Your qualifications should include:
- High School Diploma or equivalent GED.
- Three years related healthcare pre-registration/referral experience required.
- Medical terminology and electronic medical record experience required.
- Preferably: At least two years front desk oncology practice experience registering patients and scheduling appointments. EPIC EMR experience.
City of Hope is an equal opportunity employer. To learn more about our commitment to diversity, equity, and inclusion, please click here.
Additional Information:
- There are 4 positions available.
- This position is represented by a collective bargaining agreement.
Salary / Pay Rate Information:
Pay Rate: $23.47 - $32.86 / hour
The estimated pay scale represents the typical [salary/hourly] range City of Hope reasonably expects to pay for this position, with offers determined based on several factors which may include, but not be limited to, the candidate’s experience, expertise, skills, education, job scope, training, internal equity, geography/market, etc. This pay scale is subject to change from time to time.
City of Hope is a community of people characterized by our diversity of thought, background and approach, but tied together by our commitment to care for and cure those with cancer and other life-threatening diseases. The innovation that our diversity produces in the areas of research, treatment, philanthropy and education has made us national leaders in this fight. Our unique and diverse workforce provides us the ability to understand our patients' needs, deliver compassionate care and continue the quest for a cure for life-threatening diseases. At City of Hope, diversity and inclusion is a core value at the heart of our mission. We strive to create an inclusive workplace environment that engages all of our employees and provides them with opportunities to develop and grow, both personally and professionally. Each day brings an opportunity to strengthen our work, leverage our different perspectives and improve our patients’ experiences by learning from others. Diversity and inclusion is about much more than policies and campaigns. It is an integral part of who we are as an institution, how we operate and how we see our future.

**Records**
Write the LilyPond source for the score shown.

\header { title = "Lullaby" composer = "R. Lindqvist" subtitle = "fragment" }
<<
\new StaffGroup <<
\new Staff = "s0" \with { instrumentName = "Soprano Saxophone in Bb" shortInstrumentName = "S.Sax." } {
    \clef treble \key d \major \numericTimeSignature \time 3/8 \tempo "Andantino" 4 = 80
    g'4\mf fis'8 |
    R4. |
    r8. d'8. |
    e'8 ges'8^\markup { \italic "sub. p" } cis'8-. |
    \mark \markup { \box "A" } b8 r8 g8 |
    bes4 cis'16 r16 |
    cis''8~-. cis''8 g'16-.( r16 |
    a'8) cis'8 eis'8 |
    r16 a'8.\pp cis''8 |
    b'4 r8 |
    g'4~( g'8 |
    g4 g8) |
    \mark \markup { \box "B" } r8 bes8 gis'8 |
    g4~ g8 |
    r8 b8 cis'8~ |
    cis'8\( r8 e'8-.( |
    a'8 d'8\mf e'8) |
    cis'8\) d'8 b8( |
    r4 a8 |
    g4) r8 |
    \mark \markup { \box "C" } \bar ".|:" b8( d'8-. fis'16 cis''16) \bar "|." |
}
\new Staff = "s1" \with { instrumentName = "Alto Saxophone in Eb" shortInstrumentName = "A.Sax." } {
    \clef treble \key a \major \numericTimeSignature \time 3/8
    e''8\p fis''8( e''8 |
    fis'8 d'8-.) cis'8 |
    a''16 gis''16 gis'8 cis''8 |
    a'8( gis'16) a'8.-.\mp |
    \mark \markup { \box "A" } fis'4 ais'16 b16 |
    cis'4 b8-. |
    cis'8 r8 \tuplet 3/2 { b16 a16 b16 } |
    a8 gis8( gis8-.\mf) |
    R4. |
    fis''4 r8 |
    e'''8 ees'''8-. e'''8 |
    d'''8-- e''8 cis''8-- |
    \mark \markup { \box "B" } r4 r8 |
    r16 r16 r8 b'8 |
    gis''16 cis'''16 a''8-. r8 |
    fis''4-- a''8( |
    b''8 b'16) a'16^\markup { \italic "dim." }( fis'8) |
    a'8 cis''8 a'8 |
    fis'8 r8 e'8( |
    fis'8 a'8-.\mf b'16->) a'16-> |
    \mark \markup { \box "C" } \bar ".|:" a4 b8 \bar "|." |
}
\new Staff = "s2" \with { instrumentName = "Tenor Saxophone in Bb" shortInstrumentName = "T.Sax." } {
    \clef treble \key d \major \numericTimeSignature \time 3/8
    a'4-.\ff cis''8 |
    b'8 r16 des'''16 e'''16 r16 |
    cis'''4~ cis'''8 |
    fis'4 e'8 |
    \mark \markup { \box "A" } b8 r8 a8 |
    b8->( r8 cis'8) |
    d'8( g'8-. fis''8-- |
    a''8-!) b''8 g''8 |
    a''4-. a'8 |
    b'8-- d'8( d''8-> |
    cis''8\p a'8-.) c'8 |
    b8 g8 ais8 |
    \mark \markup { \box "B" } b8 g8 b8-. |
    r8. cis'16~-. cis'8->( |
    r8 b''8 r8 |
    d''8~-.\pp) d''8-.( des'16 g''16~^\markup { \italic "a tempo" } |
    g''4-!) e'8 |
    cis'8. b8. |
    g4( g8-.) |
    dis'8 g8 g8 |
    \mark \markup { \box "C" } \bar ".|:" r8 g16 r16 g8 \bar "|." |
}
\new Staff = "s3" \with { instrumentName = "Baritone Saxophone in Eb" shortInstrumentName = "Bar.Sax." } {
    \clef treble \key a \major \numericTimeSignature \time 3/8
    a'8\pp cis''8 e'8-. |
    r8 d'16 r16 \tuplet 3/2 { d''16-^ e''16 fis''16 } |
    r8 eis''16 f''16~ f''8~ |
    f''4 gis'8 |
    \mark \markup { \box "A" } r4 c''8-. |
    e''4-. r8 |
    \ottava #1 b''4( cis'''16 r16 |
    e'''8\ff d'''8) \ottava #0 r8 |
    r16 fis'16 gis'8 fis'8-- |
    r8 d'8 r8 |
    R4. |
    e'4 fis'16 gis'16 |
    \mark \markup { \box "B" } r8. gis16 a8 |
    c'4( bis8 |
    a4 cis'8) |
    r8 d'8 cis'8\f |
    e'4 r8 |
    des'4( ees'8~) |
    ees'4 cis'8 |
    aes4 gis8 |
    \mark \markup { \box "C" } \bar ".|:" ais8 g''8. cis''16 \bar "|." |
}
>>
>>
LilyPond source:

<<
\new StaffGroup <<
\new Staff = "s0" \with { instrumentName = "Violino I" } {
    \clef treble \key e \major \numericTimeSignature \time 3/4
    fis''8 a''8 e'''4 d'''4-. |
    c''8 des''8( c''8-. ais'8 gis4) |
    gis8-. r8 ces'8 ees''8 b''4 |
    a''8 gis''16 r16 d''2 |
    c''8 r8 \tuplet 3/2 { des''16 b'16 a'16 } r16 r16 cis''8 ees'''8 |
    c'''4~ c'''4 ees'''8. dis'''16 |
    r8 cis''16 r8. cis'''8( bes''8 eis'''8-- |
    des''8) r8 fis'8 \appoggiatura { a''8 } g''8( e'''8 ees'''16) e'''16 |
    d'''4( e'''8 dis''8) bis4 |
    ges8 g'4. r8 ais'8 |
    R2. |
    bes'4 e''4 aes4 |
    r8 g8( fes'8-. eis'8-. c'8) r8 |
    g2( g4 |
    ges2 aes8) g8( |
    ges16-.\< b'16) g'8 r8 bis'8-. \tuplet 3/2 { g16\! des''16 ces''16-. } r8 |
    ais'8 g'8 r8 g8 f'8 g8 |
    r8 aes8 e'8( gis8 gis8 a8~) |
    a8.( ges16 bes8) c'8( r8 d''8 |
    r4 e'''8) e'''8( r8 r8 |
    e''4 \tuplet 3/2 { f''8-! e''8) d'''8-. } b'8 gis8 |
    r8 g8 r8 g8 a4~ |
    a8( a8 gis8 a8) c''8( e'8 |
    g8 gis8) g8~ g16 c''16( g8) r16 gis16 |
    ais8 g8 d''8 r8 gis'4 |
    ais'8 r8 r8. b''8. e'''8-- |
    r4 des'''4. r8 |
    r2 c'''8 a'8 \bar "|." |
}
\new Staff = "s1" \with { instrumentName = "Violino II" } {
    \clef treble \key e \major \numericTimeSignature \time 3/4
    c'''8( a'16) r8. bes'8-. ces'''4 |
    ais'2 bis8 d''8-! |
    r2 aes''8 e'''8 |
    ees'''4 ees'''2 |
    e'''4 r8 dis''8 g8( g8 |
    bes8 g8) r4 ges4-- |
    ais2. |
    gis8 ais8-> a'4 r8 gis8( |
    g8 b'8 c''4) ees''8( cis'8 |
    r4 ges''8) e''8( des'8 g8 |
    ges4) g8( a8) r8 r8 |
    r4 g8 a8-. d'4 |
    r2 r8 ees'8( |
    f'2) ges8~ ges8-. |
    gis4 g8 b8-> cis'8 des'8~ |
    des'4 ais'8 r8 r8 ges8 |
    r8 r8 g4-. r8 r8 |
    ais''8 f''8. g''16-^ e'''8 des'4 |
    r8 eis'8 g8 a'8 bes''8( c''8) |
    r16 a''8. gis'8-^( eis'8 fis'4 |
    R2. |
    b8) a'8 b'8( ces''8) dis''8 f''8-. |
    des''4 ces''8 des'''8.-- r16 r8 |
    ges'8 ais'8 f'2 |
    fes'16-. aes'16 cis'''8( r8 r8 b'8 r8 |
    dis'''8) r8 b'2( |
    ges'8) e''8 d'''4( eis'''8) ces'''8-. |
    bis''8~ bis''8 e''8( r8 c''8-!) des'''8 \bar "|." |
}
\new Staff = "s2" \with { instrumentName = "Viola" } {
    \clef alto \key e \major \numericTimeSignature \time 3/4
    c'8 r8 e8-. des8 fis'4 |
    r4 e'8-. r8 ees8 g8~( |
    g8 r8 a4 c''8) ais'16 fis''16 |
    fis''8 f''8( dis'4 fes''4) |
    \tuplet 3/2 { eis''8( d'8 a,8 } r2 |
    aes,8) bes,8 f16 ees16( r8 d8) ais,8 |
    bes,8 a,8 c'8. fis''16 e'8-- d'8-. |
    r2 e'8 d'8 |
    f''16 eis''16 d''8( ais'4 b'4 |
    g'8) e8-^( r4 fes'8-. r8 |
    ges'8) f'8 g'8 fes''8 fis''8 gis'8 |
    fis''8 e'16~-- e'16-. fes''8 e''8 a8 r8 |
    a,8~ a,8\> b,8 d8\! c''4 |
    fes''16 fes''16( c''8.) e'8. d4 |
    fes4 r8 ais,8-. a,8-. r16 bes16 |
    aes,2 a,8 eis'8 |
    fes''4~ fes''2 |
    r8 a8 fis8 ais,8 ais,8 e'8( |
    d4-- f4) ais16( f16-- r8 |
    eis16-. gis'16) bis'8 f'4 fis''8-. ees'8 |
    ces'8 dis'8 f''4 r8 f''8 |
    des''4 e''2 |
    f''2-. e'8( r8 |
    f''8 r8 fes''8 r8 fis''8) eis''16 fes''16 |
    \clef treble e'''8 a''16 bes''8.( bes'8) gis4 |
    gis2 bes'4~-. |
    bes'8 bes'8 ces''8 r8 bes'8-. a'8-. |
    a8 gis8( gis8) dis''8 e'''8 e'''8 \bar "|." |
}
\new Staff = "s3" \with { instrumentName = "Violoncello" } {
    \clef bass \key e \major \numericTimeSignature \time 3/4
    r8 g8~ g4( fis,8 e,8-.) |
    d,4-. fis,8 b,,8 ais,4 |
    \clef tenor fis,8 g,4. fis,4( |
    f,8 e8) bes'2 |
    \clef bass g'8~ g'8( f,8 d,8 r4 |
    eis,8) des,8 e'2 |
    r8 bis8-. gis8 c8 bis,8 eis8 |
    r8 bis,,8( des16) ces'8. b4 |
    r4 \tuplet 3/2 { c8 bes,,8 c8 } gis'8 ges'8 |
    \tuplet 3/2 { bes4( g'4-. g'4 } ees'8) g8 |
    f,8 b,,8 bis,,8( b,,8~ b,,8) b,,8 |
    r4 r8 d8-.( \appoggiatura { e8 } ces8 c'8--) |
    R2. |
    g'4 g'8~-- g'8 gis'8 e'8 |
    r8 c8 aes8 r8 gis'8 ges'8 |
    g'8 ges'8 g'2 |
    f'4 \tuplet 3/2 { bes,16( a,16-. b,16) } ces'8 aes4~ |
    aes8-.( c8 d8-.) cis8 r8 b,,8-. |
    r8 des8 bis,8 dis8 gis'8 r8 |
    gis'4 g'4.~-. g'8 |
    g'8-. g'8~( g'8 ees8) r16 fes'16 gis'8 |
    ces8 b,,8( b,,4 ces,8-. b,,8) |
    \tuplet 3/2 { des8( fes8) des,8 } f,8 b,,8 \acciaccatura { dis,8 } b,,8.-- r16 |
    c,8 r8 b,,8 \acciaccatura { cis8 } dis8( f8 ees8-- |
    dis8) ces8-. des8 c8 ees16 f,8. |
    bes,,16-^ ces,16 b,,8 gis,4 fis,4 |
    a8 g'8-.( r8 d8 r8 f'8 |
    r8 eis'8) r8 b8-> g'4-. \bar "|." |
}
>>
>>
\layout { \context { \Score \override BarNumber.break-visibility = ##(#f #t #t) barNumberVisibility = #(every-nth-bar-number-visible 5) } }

**Work instruction**
Decide whether each statement agrees with the job posting above, giving yes or no and quoting the words of the posting that settle it. 1. The position requires three years of related healthcare pre-registration/referral experience. 2. EPIC EMR experience is a requirement for the position. 3. The pay scale is fixed and will not change.

**Result of this task**
1. Yes: "Three years related healthcare pre-registration/referral experience required."
2. No: "Preferably: At least two years front desk oncology practice experience registering patients and scheduling appointments. EPIC EMR experience."
3. No: "This pay scale is subject to change from time to time."